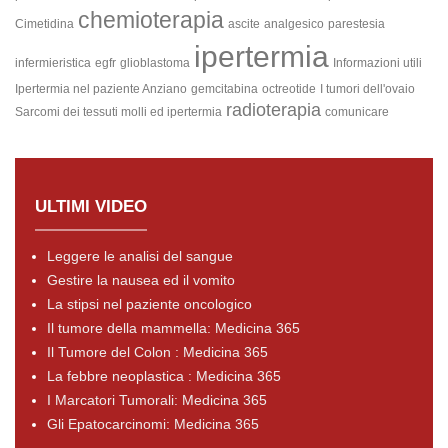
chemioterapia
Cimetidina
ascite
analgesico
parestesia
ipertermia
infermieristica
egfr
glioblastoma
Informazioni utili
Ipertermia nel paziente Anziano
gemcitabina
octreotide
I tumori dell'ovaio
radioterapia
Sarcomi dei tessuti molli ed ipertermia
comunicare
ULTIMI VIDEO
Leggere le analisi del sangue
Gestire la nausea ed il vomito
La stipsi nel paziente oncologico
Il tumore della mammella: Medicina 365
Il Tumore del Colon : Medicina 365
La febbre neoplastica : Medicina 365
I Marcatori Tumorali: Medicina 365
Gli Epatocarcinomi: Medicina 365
==
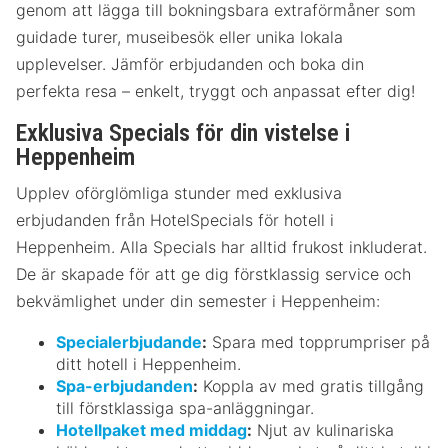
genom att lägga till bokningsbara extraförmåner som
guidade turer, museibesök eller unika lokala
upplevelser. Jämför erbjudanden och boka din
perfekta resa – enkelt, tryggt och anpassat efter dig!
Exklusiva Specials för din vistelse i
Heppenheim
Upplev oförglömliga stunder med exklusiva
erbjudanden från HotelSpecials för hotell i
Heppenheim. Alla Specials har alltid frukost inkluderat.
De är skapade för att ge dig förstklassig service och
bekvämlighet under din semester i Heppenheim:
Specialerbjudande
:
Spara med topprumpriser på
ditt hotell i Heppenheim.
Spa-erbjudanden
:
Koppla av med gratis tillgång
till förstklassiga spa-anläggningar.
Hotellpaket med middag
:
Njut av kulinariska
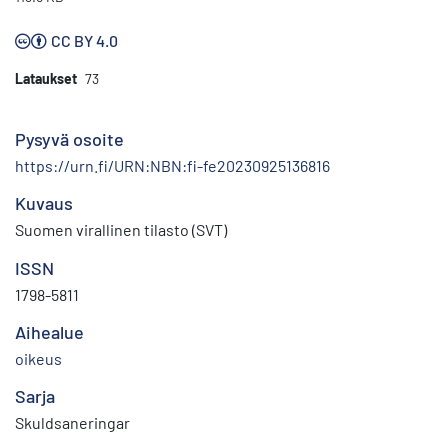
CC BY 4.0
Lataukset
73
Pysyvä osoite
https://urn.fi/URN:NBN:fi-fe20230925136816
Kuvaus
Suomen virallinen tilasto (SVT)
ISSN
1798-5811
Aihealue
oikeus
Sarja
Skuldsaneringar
...
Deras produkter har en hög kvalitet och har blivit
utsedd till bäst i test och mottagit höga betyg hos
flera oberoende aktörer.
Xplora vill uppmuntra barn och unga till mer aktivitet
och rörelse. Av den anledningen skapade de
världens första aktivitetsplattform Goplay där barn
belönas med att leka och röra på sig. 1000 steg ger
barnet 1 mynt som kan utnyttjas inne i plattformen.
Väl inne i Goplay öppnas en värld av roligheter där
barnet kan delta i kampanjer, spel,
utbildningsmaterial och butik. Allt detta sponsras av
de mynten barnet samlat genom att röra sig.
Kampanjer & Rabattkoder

» **What the task asks**
From the material above, set down exactly the lines between the line holding "Exklusiva Specials för din vistelse i" and the line holding "Spara med topprumpriser på", inclusive. Include nothing else.

» **Written reply**
Exklusiva Specials för din vistelse i
Heppenheim
Upplev oförglömliga stunder med exklusiva
erbjudanden från HotelSpecials för hotell i
Heppenheim. Alla Specials har alltid frukost inkluderat.
De är skapade för att ge dig förstklassig service och
bekvämlighet under din semester i Heppenheim:
Specialerbjudande
:
Spara med topprumpriser på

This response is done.